▶ _Page excerpt_
________________________
Naomi Morton Trump Christian Hampton Iowa

One thing Naomi Morton hasn’t shared information about is any activity she has engaged with as a genuine “faith leader”, being a member of a board, or directing a church ministry.

What we can see is how much she has ranted about religion and politics online.

That discrepancy seems odd.

There is no publicly available evidence to confirm that Naomi Morton is a “faith leader”.

Naomi Morton is listed in Donald Trump’s Iowa Faith Leader Coalition as a board member in Franklin County, Iowa.

Morton lives in the small town of Hampton, with a population of between 4,000 and 5,000 people.

Morton has repeatedly been cited for spreading misinformation and violent images online. She has promoted Christian nationalist ambitions to take control of the federal government of the United States of America as a tool to promote Christianity over other religions.

Amid the massive fatalities of the COVID-19 pandemic, Morton threatened non-Christians with the message, “If you ain’t got Jesus, all that hand sanitizer and soap ain’t gonna save you anyways!”

The 317 members of the Iowa Faith Leader Coalition each carry a story in their minds about what led them as individuals to proclaim that their religious leadership would be devoted to the political career of Donald Trump. Some of those stories have been shared in public, though many of them remain in the privacy of Coalition members’ own consciences.
________________________
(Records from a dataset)
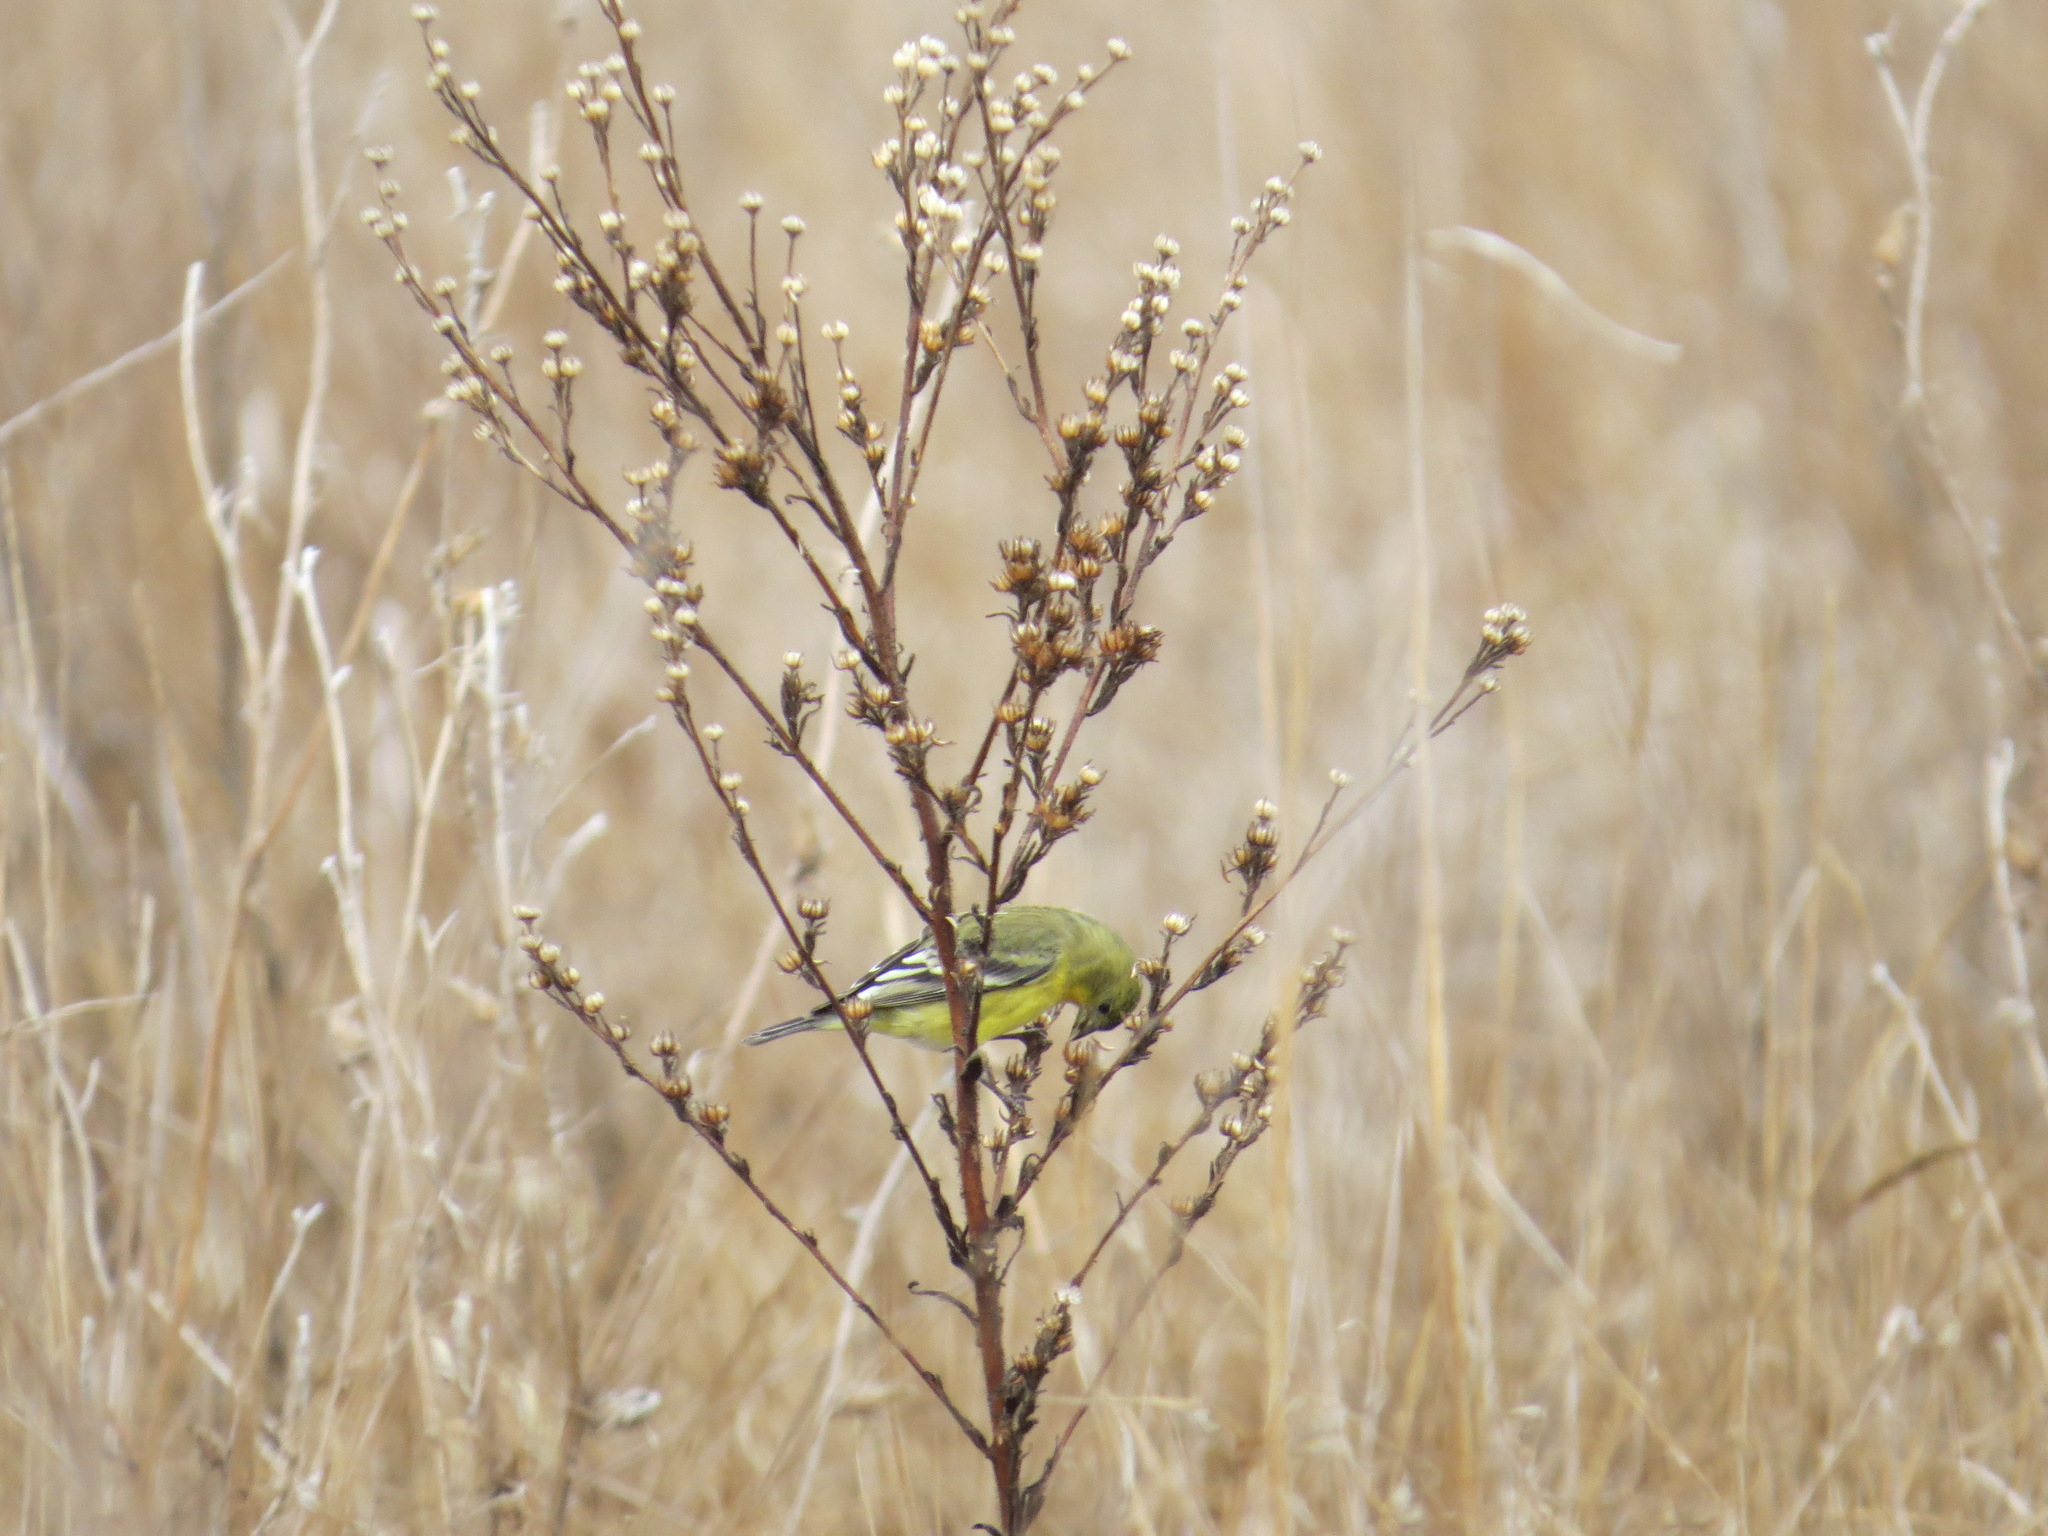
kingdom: Animalia
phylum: Chordata
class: Aves
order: Passeriformes
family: Fringillidae
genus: Spinus
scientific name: Spinus psaltria
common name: Lesser goldfinch
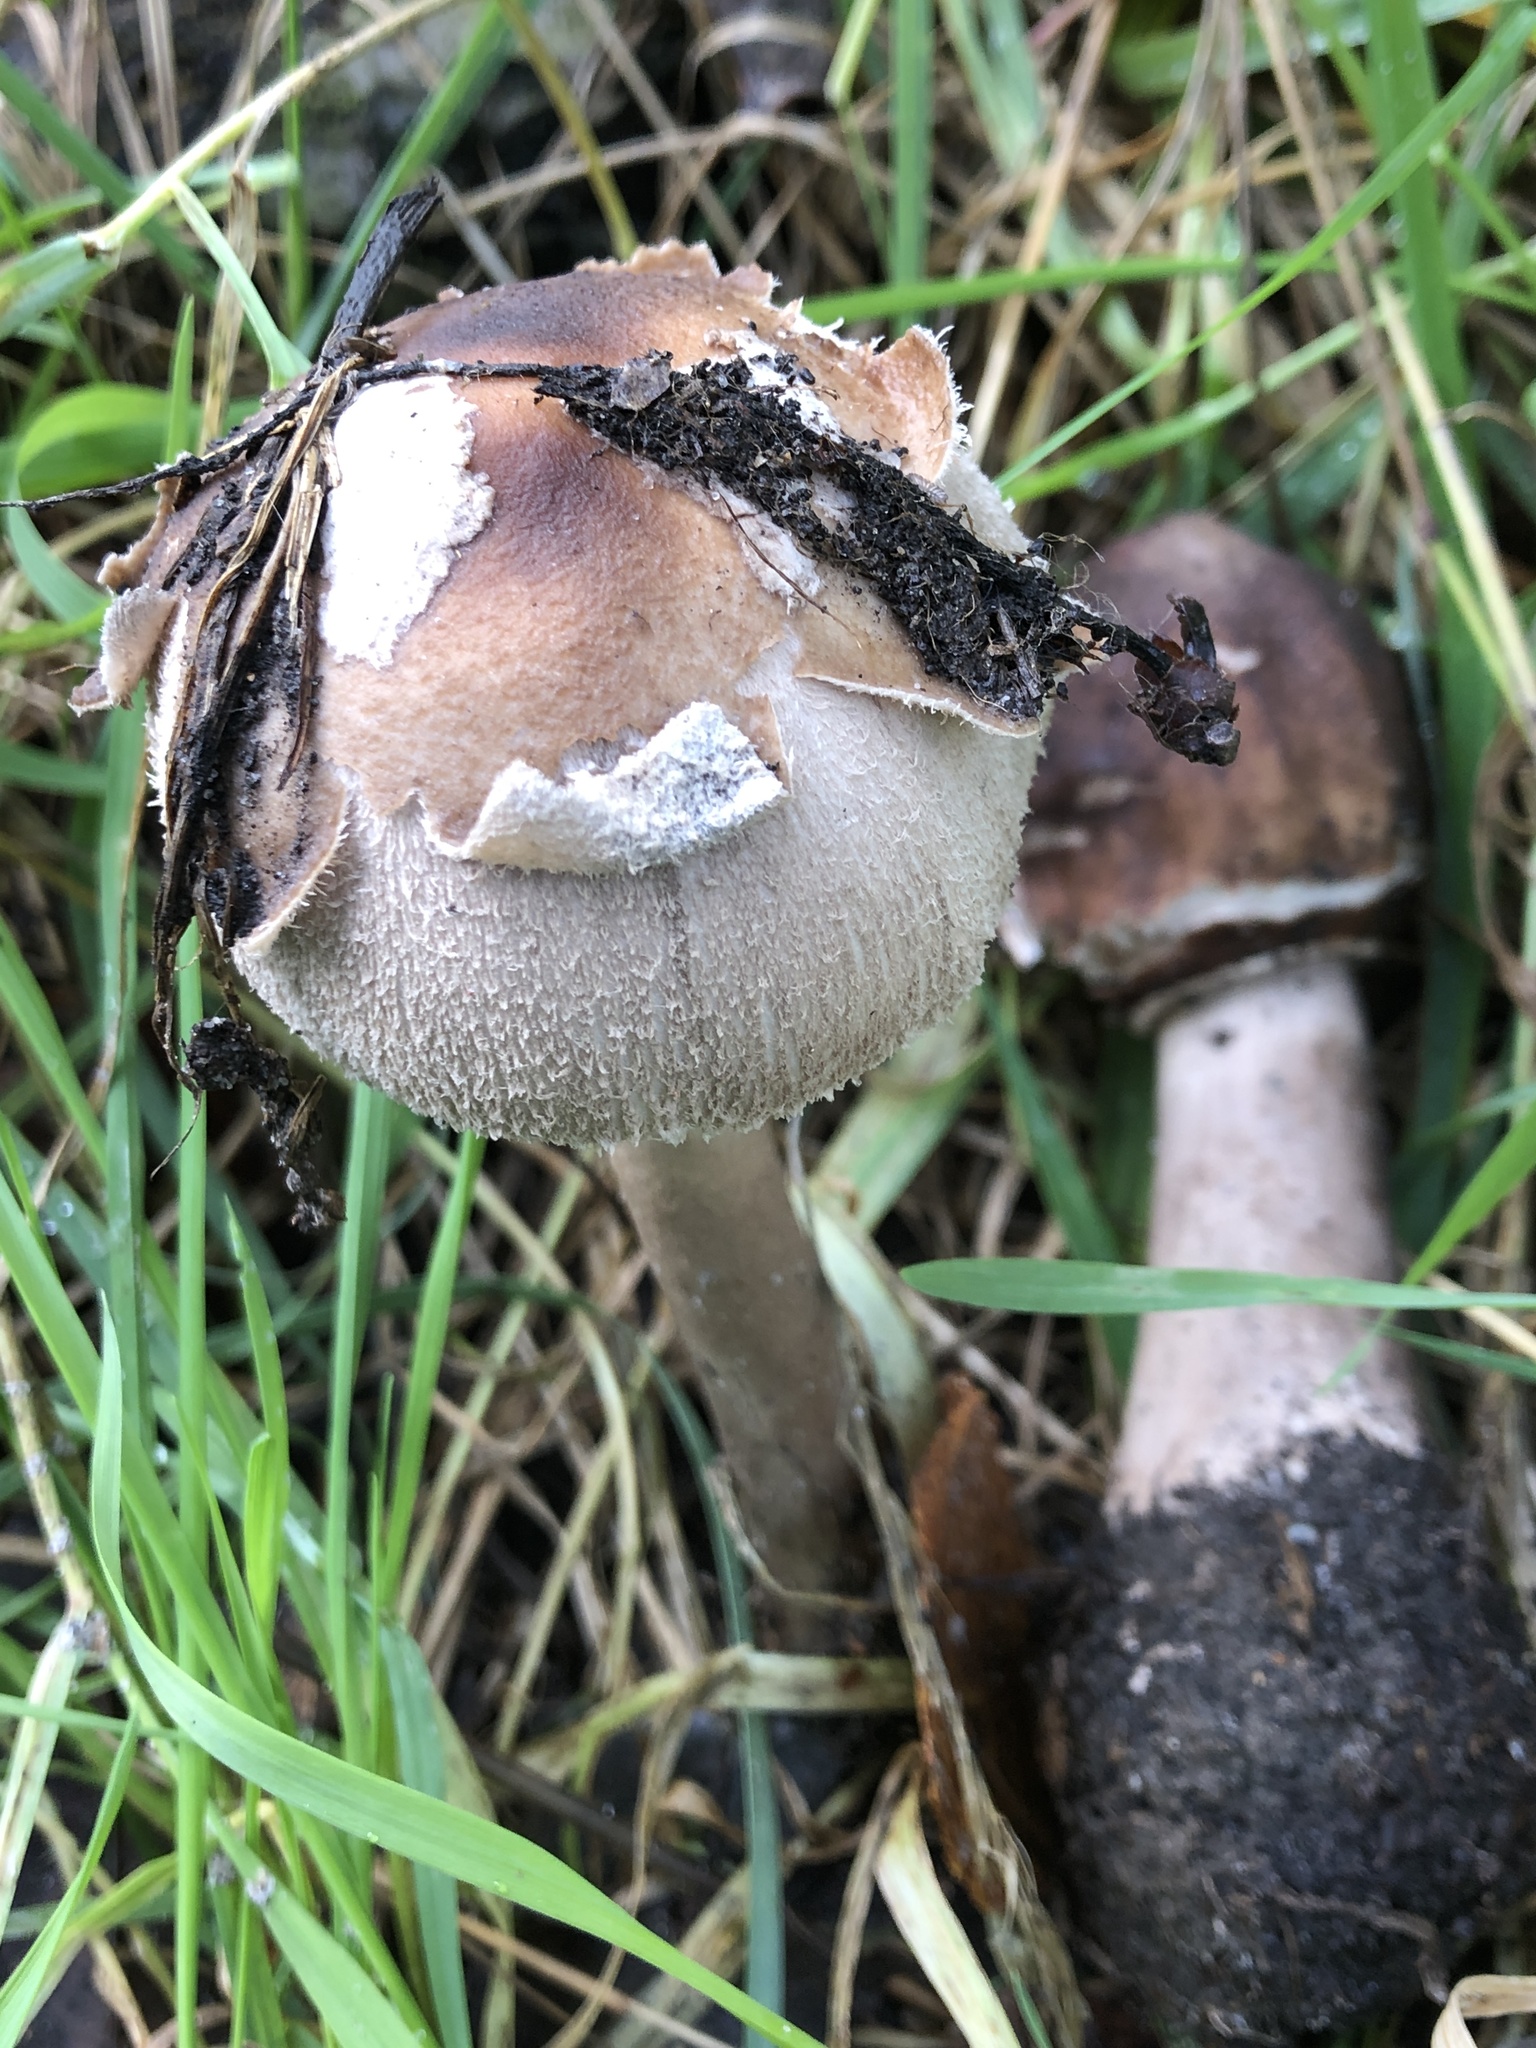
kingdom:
________________________
▶ _Complete the following_
[a] According to the Naomi Morton page, how many members does the Iowa Faith Leader Coalition have?
[b] Condense the paragraph of the Naomi Morton page that begins "Morton has repeatedly been cited" into a short bulleted list that keeps its main facts.
[c] Reproduce the text of the Naomi Morton page from "Naomi Morton Trump" up to and including "Franklin County, Iowa.".

▶ _Exercise answers_
[a] 317

[b]
- Repeatedly cited for spreading misinformation and violent images online
- Promoted Christian nationalist ambitions to take control of the U.S. federal government
- Saw that government as a tool to promote Christianity over other religions

[c]
Naomi Morton Trump Christian Hampton Iowa

One thing Naomi Morton hasn’t shared information about is any activity she has engaged with as a genuine “faith leader”, being a member of a board, or directing a church ministry.

What we can see is how much she has ranted about religion and politics online.

That discrepancy seems odd.

There is no publicly available evidence to confirm that Naomi Morton is a “faith leader”.

Naomi Morton is listed in Donald Trump’s Iowa Faith Leader Coalition as a board member in Franklin County, Iowa.